→ REQUEST
Starting with the first line of the items and going on through the line with "напряжения мышц ягодиц;", write the lines out again with "Закладки" swapped for "Избранное" and nothing else changed.
===== ENTRIES PROVIDED
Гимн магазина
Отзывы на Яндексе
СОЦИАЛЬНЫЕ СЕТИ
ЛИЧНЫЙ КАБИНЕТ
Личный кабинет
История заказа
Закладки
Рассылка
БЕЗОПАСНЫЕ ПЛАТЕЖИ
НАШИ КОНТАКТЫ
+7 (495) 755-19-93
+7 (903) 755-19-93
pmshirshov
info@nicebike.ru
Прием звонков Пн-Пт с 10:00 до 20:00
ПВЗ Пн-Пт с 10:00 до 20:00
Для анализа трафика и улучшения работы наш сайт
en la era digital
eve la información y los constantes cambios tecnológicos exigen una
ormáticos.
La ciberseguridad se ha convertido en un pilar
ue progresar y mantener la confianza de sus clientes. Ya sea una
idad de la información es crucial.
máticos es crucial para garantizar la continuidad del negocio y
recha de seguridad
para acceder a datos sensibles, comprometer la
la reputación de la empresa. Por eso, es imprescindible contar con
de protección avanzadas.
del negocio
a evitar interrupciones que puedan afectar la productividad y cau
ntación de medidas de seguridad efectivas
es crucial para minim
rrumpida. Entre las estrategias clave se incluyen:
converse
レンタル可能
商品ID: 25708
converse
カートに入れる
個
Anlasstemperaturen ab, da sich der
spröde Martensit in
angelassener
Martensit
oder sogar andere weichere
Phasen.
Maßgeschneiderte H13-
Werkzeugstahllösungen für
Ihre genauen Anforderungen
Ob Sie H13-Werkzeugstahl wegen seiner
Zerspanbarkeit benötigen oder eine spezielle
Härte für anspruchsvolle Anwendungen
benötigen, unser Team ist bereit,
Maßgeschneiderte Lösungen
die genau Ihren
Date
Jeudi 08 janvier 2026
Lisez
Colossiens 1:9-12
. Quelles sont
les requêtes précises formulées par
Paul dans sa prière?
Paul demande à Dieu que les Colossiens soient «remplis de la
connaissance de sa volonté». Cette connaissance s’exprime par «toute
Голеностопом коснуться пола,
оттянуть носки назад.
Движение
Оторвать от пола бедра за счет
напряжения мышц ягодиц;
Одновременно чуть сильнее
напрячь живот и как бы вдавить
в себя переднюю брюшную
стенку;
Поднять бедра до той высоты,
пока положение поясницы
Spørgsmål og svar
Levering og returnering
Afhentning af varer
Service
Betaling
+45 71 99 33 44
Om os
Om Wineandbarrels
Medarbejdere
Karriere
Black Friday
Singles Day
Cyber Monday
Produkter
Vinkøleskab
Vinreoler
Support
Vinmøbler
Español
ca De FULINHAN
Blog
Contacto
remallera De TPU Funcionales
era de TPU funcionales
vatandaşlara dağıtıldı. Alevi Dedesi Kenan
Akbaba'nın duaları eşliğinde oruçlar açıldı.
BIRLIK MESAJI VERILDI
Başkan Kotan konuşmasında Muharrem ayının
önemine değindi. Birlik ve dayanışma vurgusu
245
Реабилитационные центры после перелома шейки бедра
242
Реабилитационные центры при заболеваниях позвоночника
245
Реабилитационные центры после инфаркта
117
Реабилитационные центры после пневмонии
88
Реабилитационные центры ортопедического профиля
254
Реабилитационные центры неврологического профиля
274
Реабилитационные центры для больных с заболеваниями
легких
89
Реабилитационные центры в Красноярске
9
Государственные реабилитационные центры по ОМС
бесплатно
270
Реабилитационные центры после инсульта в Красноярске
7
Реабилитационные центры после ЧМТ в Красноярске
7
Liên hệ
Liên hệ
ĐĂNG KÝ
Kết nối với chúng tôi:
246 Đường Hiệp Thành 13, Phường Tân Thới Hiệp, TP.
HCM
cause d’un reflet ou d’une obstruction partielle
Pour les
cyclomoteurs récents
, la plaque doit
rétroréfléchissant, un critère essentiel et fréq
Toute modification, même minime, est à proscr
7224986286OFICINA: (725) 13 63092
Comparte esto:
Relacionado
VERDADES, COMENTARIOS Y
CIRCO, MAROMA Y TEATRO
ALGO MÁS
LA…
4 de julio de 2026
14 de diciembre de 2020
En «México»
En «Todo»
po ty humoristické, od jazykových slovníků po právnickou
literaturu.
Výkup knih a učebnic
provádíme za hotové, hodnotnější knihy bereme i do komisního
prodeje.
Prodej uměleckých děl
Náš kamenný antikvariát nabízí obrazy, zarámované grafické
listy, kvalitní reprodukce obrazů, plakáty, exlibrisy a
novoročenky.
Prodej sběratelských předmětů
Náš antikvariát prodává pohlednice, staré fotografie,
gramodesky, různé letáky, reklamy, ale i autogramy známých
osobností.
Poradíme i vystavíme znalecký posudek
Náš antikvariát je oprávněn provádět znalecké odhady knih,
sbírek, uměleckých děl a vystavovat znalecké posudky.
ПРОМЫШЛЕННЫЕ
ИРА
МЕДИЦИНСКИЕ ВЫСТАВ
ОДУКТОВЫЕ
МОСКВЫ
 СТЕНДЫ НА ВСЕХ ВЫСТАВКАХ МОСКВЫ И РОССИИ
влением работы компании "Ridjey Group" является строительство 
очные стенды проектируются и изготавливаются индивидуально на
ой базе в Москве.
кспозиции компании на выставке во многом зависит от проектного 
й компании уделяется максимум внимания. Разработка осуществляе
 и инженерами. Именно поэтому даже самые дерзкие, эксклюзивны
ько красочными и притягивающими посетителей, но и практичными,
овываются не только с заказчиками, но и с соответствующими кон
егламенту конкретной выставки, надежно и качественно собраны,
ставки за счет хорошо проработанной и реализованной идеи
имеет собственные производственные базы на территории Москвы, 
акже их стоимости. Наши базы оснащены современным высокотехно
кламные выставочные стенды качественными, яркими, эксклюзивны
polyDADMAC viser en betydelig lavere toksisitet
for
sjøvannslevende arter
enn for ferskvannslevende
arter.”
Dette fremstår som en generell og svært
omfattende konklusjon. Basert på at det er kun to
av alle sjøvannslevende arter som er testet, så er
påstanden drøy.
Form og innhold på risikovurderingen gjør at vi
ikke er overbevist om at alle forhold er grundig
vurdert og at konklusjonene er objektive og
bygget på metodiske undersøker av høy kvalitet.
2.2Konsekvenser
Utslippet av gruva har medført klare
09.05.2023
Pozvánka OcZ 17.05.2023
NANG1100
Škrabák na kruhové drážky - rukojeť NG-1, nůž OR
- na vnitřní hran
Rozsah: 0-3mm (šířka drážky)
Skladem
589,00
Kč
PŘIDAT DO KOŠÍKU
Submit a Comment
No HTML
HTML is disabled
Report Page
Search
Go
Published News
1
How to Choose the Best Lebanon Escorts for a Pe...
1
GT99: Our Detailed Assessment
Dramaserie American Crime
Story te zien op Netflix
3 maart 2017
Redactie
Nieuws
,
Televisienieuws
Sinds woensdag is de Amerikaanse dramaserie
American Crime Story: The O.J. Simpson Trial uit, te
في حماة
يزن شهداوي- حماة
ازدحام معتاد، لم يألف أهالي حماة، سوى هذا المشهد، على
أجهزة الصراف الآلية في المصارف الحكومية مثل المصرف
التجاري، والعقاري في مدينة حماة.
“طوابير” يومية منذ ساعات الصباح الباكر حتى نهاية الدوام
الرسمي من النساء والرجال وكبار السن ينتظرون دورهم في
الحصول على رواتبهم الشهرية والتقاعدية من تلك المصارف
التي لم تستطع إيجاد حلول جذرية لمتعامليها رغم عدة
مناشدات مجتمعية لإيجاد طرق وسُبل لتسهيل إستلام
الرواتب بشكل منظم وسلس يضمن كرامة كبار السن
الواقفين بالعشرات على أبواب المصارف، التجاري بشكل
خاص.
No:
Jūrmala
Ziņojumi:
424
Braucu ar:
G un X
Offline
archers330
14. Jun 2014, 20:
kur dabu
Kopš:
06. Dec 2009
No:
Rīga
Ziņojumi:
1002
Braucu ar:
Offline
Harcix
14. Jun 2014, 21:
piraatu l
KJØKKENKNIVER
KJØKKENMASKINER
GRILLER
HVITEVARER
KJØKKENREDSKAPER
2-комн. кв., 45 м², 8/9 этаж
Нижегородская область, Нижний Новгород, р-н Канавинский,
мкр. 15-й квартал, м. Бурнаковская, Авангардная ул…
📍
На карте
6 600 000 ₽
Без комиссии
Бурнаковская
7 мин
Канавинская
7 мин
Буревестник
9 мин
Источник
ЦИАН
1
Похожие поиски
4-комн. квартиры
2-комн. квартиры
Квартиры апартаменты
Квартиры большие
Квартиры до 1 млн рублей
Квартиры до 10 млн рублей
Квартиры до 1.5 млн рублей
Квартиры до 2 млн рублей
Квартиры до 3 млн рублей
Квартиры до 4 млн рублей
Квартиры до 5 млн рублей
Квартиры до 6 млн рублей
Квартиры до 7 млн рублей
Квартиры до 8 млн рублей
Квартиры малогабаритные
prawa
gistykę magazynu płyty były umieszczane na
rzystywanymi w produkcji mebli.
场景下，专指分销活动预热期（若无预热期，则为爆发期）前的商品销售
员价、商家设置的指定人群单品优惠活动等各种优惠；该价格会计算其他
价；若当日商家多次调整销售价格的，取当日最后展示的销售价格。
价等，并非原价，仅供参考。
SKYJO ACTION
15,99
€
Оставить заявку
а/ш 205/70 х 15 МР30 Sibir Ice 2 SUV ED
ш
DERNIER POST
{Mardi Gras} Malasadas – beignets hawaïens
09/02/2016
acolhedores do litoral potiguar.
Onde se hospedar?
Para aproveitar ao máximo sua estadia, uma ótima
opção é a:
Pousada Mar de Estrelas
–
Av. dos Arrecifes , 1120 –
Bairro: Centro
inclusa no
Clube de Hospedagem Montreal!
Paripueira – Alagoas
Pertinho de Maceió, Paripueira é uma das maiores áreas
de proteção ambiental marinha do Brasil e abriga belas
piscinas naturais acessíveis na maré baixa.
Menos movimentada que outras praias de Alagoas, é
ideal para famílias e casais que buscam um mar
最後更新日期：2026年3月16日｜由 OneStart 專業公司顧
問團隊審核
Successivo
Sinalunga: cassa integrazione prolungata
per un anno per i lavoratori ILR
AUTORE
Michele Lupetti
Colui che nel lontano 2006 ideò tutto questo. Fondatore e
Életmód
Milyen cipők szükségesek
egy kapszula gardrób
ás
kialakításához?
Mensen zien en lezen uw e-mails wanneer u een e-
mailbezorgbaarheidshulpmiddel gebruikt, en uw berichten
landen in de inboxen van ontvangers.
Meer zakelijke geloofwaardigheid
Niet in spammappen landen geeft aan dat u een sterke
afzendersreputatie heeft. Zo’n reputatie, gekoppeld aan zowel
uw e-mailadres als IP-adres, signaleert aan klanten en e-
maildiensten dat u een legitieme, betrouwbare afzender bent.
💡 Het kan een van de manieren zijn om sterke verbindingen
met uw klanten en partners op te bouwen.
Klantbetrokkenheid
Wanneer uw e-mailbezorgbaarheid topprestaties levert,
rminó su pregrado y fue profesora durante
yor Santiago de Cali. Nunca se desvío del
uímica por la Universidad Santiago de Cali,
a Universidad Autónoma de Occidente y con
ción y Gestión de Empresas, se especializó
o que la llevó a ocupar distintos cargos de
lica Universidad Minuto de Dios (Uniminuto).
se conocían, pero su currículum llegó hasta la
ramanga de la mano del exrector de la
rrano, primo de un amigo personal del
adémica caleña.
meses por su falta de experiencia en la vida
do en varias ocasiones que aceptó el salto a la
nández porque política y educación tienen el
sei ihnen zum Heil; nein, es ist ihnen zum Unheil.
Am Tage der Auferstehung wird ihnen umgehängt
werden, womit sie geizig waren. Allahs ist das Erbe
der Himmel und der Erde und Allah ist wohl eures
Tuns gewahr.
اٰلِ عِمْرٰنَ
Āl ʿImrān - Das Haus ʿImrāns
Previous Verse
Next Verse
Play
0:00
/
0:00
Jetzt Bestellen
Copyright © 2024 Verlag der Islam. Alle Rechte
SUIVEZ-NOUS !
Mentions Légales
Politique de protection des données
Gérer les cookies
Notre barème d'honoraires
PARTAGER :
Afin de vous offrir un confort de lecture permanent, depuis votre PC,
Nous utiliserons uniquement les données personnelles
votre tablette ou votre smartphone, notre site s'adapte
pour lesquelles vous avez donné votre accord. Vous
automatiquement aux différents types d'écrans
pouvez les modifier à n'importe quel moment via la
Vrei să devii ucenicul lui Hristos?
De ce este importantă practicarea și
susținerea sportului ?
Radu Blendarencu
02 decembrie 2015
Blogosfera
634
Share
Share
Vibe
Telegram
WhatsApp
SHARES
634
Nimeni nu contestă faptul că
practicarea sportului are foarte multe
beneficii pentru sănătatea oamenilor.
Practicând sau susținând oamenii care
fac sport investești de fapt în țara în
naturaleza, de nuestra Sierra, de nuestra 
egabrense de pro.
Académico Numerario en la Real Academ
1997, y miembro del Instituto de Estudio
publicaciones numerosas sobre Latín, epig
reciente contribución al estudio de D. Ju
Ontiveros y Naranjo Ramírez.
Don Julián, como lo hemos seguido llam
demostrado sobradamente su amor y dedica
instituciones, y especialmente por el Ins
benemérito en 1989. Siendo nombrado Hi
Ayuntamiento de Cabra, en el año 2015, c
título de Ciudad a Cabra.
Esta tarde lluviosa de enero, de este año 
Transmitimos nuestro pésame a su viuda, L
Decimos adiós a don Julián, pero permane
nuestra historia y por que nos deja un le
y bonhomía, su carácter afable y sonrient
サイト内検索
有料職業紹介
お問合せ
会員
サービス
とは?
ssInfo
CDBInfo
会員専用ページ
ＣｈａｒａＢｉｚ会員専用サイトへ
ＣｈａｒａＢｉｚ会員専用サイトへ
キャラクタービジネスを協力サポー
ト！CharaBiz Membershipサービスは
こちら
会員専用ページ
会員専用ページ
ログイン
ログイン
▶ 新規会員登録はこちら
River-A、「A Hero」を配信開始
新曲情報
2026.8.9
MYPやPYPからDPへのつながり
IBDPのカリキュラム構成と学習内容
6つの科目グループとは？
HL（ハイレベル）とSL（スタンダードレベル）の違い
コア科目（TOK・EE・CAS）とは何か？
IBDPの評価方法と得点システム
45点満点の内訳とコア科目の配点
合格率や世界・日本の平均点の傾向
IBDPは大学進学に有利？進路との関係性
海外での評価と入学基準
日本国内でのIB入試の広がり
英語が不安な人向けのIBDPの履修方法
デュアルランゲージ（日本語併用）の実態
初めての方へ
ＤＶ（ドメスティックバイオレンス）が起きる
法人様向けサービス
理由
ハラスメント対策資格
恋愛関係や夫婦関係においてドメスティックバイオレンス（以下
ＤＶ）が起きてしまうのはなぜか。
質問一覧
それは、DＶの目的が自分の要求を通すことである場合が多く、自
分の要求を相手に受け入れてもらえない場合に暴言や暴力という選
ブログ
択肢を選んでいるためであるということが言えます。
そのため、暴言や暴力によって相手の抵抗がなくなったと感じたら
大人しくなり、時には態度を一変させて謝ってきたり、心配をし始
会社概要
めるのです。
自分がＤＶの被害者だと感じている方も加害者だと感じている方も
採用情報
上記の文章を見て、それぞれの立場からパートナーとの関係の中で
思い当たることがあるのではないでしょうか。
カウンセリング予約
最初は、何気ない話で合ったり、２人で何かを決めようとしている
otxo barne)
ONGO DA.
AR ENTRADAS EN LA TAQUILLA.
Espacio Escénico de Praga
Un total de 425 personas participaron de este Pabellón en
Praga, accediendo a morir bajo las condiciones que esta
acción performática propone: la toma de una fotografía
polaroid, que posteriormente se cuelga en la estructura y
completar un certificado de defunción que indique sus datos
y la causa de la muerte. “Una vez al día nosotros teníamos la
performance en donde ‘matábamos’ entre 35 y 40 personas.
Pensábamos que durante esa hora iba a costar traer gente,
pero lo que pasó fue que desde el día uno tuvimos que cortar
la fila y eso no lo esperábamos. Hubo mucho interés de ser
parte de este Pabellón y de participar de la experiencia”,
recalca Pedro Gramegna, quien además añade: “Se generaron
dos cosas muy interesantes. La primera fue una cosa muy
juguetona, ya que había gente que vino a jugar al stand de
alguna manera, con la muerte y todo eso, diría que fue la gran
==========
→ RESULT
Гимн магазина
Отзывы на Яндексе
СОЦИАЛЬНЫЕ СЕТИ
ЛИЧНЫЙ КАБИНЕТ
Личный кабинет
История заказа
Избранное
Рассылка
БЕЗОПАСНЫЕ ПЛАТЕЖИ
НАШИ КОНТАКТЫ
+7 (495) 755-19-93
+7 (903) 755-19-93
pmshirshov
info@nicebike.ru
Прием звонков Пн-Пт с 10:00 до 20:00
ПВЗ Пн-Пт с 10:00 до 20:00
Для анализа трафика и улучшения работы наш сайт
en la era digital
eve la información y los constantes cambios tecnológicos exigen una
ormáticos.
La ciberseguridad se ha convertido en un pilar
ue progresar y mantener la confianza de sus clientes. Ya sea una
idad de la información es crucial.
máticos es crucial para garantizar la continuidad del negocio y
recha de seguridad
para acceder a datos sensibles, comprometer la
la reputación de la empresa. Por eso, es imprescindible contar con
de protección avanzadas.
del negocio
a evitar interrupciones que puedan afectar la productividad y cau
ntación de medidas de seguridad efectivas
es crucial para minim
rrumpida. Entre las estrategias clave se incluyen:
converse
レンタル可能
商品ID: 25708
converse
カートに入れる
個
Anlasstemperaturen ab, da sich der
spröde Martensit in
angelassener
Martensit
oder sogar andere weichere
Phasen.
Maßgeschneiderte H13-
Werkzeugstahllösungen für
Ihre genauen Anforderungen
Ob Sie H13-Werkzeugstahl wegen seiner
Zerspanbarkeit benötigen oder eine spezielle
Härte für anspruchsvolle Anwendungen
benötigen, unser Team ist bereit,
Maßgeschneiderte Lösungen
die genau Ihren
Date
Jeudi 08 janvier 2026
Lisez
Colossiens 1:9-12
. Quelles sont
les requêtes précises formulées par
Paul dans sa prière?
Paul demande à Dieu que les Colossiens soient «remplis de la
connaissance de sa volonté». Cette connaissance s’exprime par «toute
Голеностопом коснуться пола,
оттянуть носки назад.
Движение
Оторвать от пола бедра за счет
напряжения мышц ягодиц;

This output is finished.